• _Tareas_:
A. En el texto sobre la relación a distancia, ¿cuántos días se quedó en casa de quien narra la persona que tomó un avión antes de lo planeado?
B. Traduce al inglés esta oración del texto sobre la relación a distancia: "Nunca coincidí con nadie con quien compartiera intereses o inquietudes."
C. Reproduce, por favor, el tramo del texto sobre la relación a distancia que va desde "Con unos intereses" hasta "zona de confort.".

-------- Texto de la página --------

Siempre se me llenaba la boca diciendo que nunca jamás estaría con alguien a distancia. Que esas cosas eran imposibles de sustentar. Que se necesita un contacto físico para poder mantener sana una relación.
También es verdad que, hasta el momento, mis compañías sentimentales no me habían aportado nada más que eso: compañía. Y una simple compañía requiere, obviamente, de presencia física para ser efectiva.
Nunca coincidí con nadie con quien compartiera intereses o inquietudes. Compartía afecto, sí, pero siempre he tenido la sensación de que debía cortarme las alas para poder caminar de la mano con quien estaba a mi lado. A veces me las cortaba yo y muchas otras me obligaban o, peor aún, me las cortaban sin que me diera cuenta hasta que ya era demasiado tarde.
Por suerte, nunca he tenido problema en volver a hacer crecer esas alas, cada vez más fuertes y resistentes, y ponerme a volar, siempre un poco más lejos y más alto, alcanzando una vista más amplia y objetiva de lo que deseo y lo que no volveré a repetir. Ganado a cada paso más confianza en mi mismo.
Llegados a este punto, estaba preparado para cualquier cosa, menos para lo que sucedió...
Conocí a la persona que, lejos de cualquier indicio de esconder un "corta-alas", se preocupa de que estén sanas y me impulsen y no decaigan.
Un chico brillante, con unas alas iguales a las mías, con una dirección clara y una energía alucinante.
Con unos intereses y una forma de vida muy similar a la que yo deseo para mí, hecho que ayuda a que no haya confusión ni freno a la confianza.
Portador de valores y prioridades dignas de admiración y muestra de valentía, que yo nunca me atreví a adquirir nunca como mis propios principios por miedo a salir de la zona de confort.
Su aparición en mi vida fue totalmente casual, aunque llegó en el momento justo y en el lugar indicado. Una noche estrellada, en una terraza tomando cerveza, un paseo por la arena y una conversación de todo y nada durante horas. No hubo sexo, no hubo intención de nada más que de disfrutar de una compañía agradable y descubrir la esencia del otro.
El gran problema vino después de tres semanas y su marcha a otro país, a su casa. Vino a trabajar, me conoció, me prendé y se fue.
Y ese podría ser el final de la historia, como la mayoría de historias de verano entre personas de diferentes lugares del mundo que se encuentran en una isla de sol, playa, fiesta y alcohol.
Pero no, el mismo efecto que me causó el a mi pareció tener efecto viceversa.
Nos aferramos al hecho de que, por trabajo, volvía en un mes. Nos volveríamos a ver.
Me sorprendió tomando un avión mucho antes de lo planeado y plantándose en mi casa por 5 días. Días que, viéndolos ahora con distancia y cabeza fría, fueron posiblemente los mejores de mi vida.
En ese corto periodo de tiempo comprendí varias cosas: que lo que viví dos semanas atrás no había sido un espejismo, que la persona que compartía mi cama no era una simple compañía, y que quizás si era capaz de tragarme mis palabras y embarcarme en una relación a distancia.

-------- Registros mostrados --------

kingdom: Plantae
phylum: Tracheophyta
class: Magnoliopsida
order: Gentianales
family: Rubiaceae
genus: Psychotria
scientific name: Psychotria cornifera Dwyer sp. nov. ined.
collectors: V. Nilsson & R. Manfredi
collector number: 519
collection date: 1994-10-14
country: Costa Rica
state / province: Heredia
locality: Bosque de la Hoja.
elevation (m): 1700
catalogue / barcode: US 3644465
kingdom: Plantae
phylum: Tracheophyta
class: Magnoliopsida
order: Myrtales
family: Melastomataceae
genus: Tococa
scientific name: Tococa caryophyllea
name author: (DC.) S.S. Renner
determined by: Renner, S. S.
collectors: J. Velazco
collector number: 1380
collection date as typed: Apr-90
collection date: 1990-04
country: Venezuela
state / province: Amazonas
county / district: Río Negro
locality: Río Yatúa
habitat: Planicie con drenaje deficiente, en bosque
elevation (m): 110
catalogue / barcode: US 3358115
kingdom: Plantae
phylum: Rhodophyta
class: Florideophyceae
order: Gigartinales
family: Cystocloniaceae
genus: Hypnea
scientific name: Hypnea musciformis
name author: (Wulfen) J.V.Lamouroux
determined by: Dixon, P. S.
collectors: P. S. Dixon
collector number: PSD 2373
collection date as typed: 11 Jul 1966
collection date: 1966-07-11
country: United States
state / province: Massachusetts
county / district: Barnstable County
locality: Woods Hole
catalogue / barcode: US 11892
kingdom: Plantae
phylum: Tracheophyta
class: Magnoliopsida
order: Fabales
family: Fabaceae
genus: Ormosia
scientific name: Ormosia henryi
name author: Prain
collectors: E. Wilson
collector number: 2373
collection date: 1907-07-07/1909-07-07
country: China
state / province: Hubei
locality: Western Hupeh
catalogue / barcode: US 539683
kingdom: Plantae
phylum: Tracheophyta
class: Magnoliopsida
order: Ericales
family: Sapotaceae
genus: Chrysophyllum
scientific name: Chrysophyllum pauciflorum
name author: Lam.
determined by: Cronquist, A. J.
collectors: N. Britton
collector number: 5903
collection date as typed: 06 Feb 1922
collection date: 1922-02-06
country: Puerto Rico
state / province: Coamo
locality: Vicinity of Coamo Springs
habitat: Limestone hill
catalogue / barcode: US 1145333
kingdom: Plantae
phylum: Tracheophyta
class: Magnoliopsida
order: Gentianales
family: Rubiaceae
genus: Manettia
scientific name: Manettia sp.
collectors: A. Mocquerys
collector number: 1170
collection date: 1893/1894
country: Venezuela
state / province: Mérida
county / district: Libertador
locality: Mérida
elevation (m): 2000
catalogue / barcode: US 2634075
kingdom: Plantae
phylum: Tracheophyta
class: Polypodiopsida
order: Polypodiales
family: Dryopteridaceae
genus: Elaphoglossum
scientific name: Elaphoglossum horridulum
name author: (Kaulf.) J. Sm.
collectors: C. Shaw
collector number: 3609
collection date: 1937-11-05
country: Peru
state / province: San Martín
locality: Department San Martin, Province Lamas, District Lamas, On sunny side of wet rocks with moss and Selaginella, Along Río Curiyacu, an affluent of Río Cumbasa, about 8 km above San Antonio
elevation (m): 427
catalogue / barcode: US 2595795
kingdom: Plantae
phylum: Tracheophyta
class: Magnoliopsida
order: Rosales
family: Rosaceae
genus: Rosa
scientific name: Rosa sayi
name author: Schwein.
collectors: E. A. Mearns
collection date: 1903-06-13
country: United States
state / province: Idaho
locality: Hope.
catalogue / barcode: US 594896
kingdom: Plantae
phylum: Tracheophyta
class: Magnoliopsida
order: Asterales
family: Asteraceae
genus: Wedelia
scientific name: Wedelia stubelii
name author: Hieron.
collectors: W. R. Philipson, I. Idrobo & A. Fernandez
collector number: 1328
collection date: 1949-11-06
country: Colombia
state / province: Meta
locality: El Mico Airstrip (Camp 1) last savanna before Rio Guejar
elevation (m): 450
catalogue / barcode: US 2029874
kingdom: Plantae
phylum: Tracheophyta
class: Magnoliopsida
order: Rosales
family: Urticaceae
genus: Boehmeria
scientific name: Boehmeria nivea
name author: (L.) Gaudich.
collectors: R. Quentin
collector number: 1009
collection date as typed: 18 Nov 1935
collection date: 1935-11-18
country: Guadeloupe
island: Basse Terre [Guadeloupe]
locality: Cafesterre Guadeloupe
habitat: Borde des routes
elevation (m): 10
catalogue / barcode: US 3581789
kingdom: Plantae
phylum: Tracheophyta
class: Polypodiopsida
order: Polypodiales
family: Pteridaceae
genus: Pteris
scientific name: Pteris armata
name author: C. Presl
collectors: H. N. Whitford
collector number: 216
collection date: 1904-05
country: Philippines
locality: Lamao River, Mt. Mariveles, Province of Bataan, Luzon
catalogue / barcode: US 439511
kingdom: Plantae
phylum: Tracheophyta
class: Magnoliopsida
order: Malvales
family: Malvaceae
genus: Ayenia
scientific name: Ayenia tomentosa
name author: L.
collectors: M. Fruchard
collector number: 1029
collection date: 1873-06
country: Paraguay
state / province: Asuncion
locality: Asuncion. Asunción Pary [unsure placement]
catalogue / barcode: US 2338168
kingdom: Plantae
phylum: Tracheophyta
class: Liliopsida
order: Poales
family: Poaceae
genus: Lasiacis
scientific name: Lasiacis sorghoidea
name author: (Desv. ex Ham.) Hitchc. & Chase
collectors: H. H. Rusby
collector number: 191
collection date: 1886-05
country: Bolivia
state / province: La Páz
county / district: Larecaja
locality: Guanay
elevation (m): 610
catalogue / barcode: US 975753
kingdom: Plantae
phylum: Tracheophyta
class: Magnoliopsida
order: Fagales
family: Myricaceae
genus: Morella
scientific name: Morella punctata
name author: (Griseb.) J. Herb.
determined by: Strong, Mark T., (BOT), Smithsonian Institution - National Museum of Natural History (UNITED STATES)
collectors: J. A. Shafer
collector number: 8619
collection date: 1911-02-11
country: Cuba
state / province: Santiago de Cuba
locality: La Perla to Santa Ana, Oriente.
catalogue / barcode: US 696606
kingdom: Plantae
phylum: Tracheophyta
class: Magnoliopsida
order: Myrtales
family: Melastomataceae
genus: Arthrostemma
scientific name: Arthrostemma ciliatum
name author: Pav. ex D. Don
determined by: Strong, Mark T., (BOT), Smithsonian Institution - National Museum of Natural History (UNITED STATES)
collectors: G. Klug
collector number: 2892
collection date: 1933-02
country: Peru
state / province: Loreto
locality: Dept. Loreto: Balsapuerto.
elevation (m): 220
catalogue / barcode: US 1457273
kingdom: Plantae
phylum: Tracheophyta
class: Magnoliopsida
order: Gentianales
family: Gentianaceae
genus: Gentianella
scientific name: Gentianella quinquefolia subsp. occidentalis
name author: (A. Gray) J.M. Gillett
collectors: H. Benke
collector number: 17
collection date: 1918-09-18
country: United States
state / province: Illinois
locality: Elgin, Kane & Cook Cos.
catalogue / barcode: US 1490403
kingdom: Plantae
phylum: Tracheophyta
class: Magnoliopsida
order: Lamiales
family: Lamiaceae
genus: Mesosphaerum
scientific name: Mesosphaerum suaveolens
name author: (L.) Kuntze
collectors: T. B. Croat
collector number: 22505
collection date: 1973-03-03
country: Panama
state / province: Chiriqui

--------

• _Respuestas_:
A. Cinco días.

B. I never met anyone with whom I shared interests or concerns.

C.
Con unos intereses y una forma de vida muy similar a la que yo deseo para mí, hecho que ayuda a que no haya confusión ni freno a la confianza.
Portador de valores y prioridades dignas de admiración y muestra de valentía, que yo nunca me atreví a adquirir nunca como mis propios principios por miedo a salir de la zona de confort.